Given the "During each of these two episodes, the disk mounting job failed to complete successfully due to some fiber channel issue", that's very good candidate for triggering all sorts of errors here.

Get that "fiber channel issue" fixed.

That can cause pretty much anything in the startup or the job controller or elsewhere to go off the rails. Badly.

Beyond the FC SAN resolution, do confirm that the logical names listed in SYLOGICALS.TEMPLATE are all correct and consistent, particularly if any of these files are located off the system disk.

SYSUAF, RIGHTSLIST, the queue database directory logical name and everything, need to be set up, or there can be weird problems with Job Control.

But a bad FC SAN can cause near-infinite badness.

Jim_McKinney
Honored Contributor

Re: %JBC-F-SYSFAIL

Thank you Volker and Hoff for your input - this cluster is at a remote location and I won't be able to access it until the sun rises in that part of the world. System files (SYSUAF, RIGHTSLIST, queue db, etc) are all in the default locations. It's a homogeneous cluster with shared startup files and the other node has been without issue thus far. Once I get access I will confirm that which I just stated is (still) true. It is certainly suspicious that there was a hiccup in the FC at approximately the same time that the SYCNH command SYSFAILed. Folks are currently working on locating the source of the FC issue. I had also read in cov of the issues of the Alpha JOB_CONTROL patches - not a match for these symptoms but it is certainly possible that the issues of the ECO kit goes beyond what was immediately apparent - will keep that in mind.
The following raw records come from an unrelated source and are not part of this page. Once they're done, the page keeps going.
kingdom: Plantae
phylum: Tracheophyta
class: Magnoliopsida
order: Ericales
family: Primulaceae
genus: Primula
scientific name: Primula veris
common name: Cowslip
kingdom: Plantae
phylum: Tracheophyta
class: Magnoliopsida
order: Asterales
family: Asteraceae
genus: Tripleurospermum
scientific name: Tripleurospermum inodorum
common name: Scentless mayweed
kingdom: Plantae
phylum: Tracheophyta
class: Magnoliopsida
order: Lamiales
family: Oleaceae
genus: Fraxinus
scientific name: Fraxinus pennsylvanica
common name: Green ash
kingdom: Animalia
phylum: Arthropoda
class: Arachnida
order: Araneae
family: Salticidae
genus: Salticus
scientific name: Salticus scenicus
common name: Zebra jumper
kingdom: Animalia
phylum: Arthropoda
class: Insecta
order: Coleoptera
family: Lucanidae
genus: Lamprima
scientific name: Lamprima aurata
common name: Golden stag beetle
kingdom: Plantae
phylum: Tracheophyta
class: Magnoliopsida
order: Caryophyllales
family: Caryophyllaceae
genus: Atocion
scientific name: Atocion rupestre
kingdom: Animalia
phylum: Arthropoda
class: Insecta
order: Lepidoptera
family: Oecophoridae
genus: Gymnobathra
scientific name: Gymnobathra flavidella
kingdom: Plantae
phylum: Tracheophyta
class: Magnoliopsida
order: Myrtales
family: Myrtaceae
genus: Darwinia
I will also check that there was no non-fatal bugcheck associated with the event once I get access to the system.
Hoff
Honored Contributor

Re: %JBC-F-SYSFAIL

Reading (much) into your "awaiting sunrise" reply, I'd look to get remote server access and remote console-level access implemented here, too.
Jim_McKinney
Honored Contributor

Re: %JBC-F-SYSFAIL

> I'd look to get remote server access and remote console-level access implemented here

Yes, it exists - but I'm not usually involved with support of this particular system and so don't have access enabled (though other remote folks do) - were this an emergency I could have access enabled but in this instance I'll just wait until local folks wake up. fwiw, I was asked for an opinion on the issue described... and find that it is something that I had never encountered.
Jim_McKinney
Honored Contributor

Re: %JBC-F-SYSFAIL

No non-fatal bug checks; nor do there appear to be any anomalies with the system logical names - will continue to pursue the FC issues and investigate possible issues with JBC ECOs.